El drama y la tragedia de este pueblo es que sus políticos, incapaces de solucionar nuestros problemas, los propios de una sociedad en la que ordena la economía, se dedican a divagar en torno a viejas ideologías. Empecinados unos en la lucha de clases, en la idea de que la maldad de los poderosos nace de lo torcido de su naturaleza y no de la natural inclinación del hombre a ser presa del egoísmo y la tentación de explotar y esclavizar a los demás. Y que no se trata, por tanto, de domarlos o aniquilarlos. Ni tampoco, como piensan otros, de facilitarles esa deriva, sino de entender que hemos de cambiar y cooperar todos.
Pero, por otro lado, el descrédito en que viven los ha llevado a nutrirse de personas con escasa o nula capacidad de gestión. Meros demagogos, en su mayoría, que han hecho de la política su profesión y del endémico conflicto su permanente justificación.

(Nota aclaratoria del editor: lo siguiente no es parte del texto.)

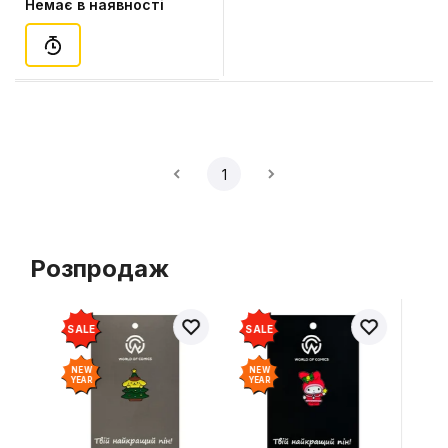
Немає в наявності
Pfeiffer), (961435)
1
Розпродаж
SALE
SALE
NEW
NEW
YEAR
YEAR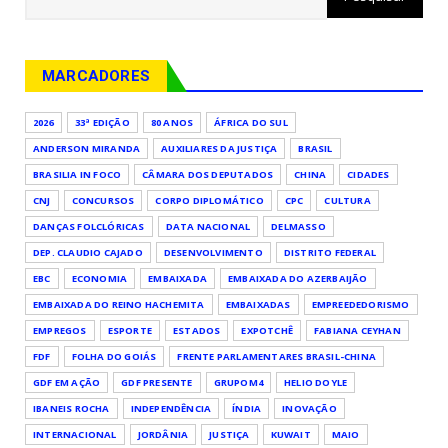
MARCADORES
2026
33ª EDIÇÃO
80 ANOS
ÁFRICA DO SUL
ANDERSON MIRANDA
AUXILIARES DA JUSTIÇA
BRASIL
BRASILIA IN FOCO
CÂMARA DOS DEPUTADOS
CHINA
CIDADES
CNJ
CONCURSOS
CORPO DIPLOMÁTICO
CPC
CULTURA
DANÇAS FOLCLÓRICAS
DATA NACIONAL
DELMASSO
DEP. CLAUDIO CAJADO
DESENVOLVIMENTO
DISTRITO FEDERAL
EBC
ECONOMIA
EMBAIXADA
EMBAIXADA DO AZERBAIJÃO
EMBAIXADA DO REINO HACHEMITA
EMBAIXADAS
EMPREEDEDORISMO
EMPREGOS
ESPORTE
ESTADOS
EXPOTCHÊ
FABIANA CEYHAN
FDF
FOLHA DO GOIÁS
FRENTE PARLAMENTARES BRASIL-CHINA
GDF EM AÇÃO
GDF PRESENTE
GRUPOM4
HELIO DOYLE
IBANEIS ROCHA
INDEPENDÊNCIA
ÍNDIA
INOVAÇÃO
INTERNACIONAL
JORDÂNIA
JUSTIÇA
KUWAIT
MAIO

Miles de hombres e instituciones que se dedican a hacer cada día más extenso el muestrario burocrático e institucional de este País de gobiernos y parlamentos. Legislar por legislar, ese es su oficio. Ahora exigen unos reescribir y otro reformar una constitución, en lo esencial, aún no aplicada. Véanse sus principios rectores. Se trata, solo eso, de seguir elucubrando y viviendo del erario, mientras enfrentan y dividen a la sociedad, arruinan las empresas públicas y dilapidan presupuestos que deberían ser destinados a necesidades más nobles y reales.